Customers bump elbows and shuffle for a spot to view today’s flavors. Children’s chatter bounces off the walls as they push toward the counter to find “red,” but “red” is not a flavor at Las Paletas. Among these Mexican ice pops, red might be hibiscus or watermelon; green could be avocado today, lime or honeydew tomorrow.
“Mexican culture prides itself on feeding people we love and care about, and doing it from scratch using natural ingredients,” said Irma Paz, who opened a tiny but thriving popsicle shop in Nashville nine years ago with her sister, Norma.
Before crafting creamy paletas, Paz worked as an independent TV producer for nine years for Spanish speaking networks like Telemundo and Galavisión. “You have the capability of creating something that somebody else has imagined, or creating something that’s in your own imagination and putting it on camera,” she said. “You become very good at making things possible.”
Paz’s career shifted from TV production to a different kind of production. As it turns out, producing TV and making paletas are a lot alike.
While still working in production, Paz’s sister recruited her to help create a business that would eventually become Las Paletas.
The idea for the store didn’t come about until after Paz and her sister, along with other family and friends, went on a road trip home to Guadalajara. Norma’s sister-in-law remarked that the United States didn’t have Popsicle shops like Mexico’s paleterias. “That’s where it all started,” Paz said.
“The biggest inspiration is Mother Nature. You can’t go wrong with that,” Paz said. “Whatever fruit is available and good quality, that’s what we make. It’s really simple.”
“We don’t use food coloring No. 5.”
More than 100 flavors range from rose petal to chocolate wasabi. Each batch is unique, and based on honoring real, fresh ingredients. “We don’t do ‘Monday’s lime’ because creatively it would be so plateau in the kitchen. We make what’s in season,” Paz said.
Like Mexican paleterias, Las Paletas makes popsicles using chunks of fresh fruit like pineapple, lime or strawberry. Other flavors are creamier like hot chocolate, chai tea and coffee. Ice pops like pineapple with peppers or chocolate with chile push peoples’ palates.
Energy is everything in the kitchen. “We put music on. We laugh. We joke around,” Paz said. “That’s how we make food growing up in Mexico.”
When Paz was growing up in Guadalajara, Mexico, a paletaria was on each corner of the town square, paletas were part of daily diet.
“It wasn’t until I stepped away from it that I realized how fortunate I was to grow up in a culture where there is so much healthy, fresh food on the street,” Paz said.
Making food from scratch is a staple of Mexican culture, and for Paz, it’s a way to show affection.
“We make paletas for the community, and not just Nashville, but people from all over,” Paz said. “We do it truly with a thankful heart.

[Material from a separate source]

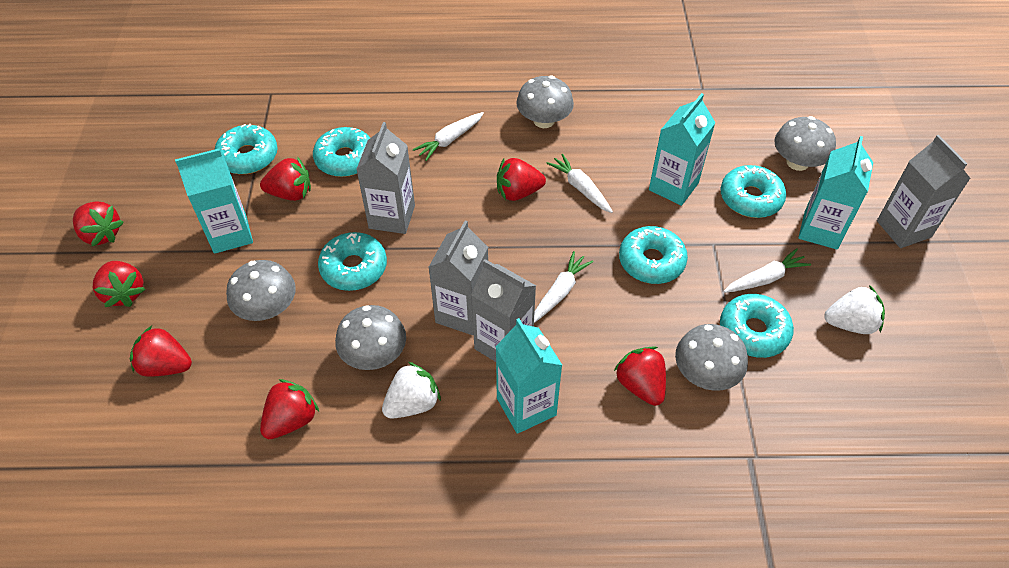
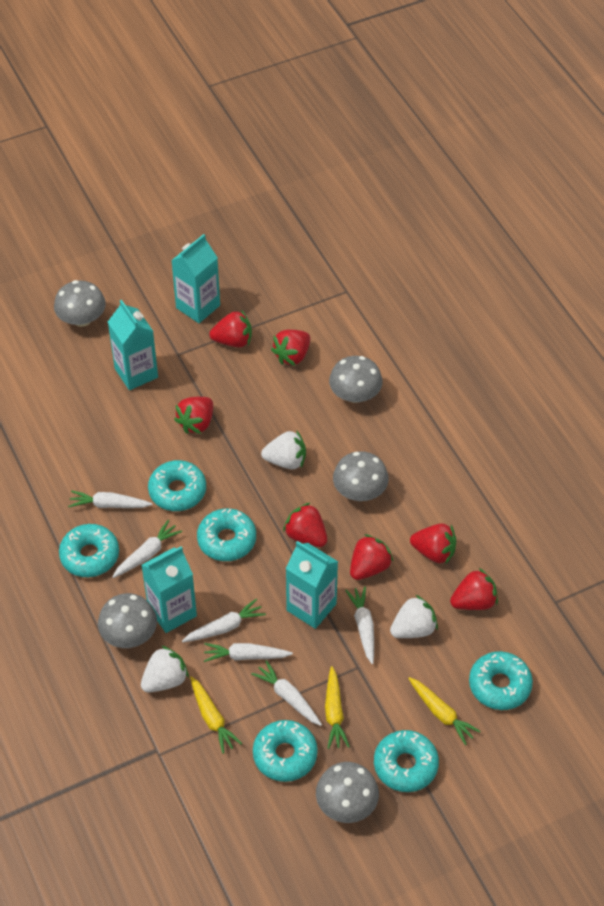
grey carton: [356,122,415,234] [428,220,488,335] [471,259,536,362] [877,135,971,248] = 4 -> none = 0
white carrot: [413,112,484,161] [534,251,593,323] [546,154,613,213] [724,248,811,293] = 4 -> [68,490,153,508] [112,520,182,578] [182,599,266,642] [204,643,293,662] [251,660,322,726] [345,587,374,664] = 6
white strawberry: [382,362,441,419] [824,285,885,334] = 2 -> [141,646,189,692] [261,430,306,469] [390,595,438,638] = 3
yellow carrot: none = 0 -> [190,676,242,754] [325,666,350,749] [408,677,480,745] = 3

It’s about selling experiences.
“People want to know that the $2.50 they’re spending is an investment, that it’s well spent,” she said.
Customers’ reactions serve as instant validation for Paz. “It’s one on one. It’s not a number and it’s not a speculation,” Paz said.
“When I see people lick it or bite it and go “wow,” then my hope has been fulfilled.”
Even though only a small sign marks Las Paletas and the Paz sisters don’t advertise, word gets out. Las Paletas has appeared in Food & Wine, Saveur, National Geographic, Travel, and the New York Times.
“Customers keep us alive,” Paz said. “If they don’t come in and they don’t pay for the product, we can’t make it.”
Connecting with customers and making popsicles from fresh ingredients is the focus at Las Paletas. “My hope is that each person walks away with more than what they hoped for, more than what they needed and more than what they wanted,” Paz said.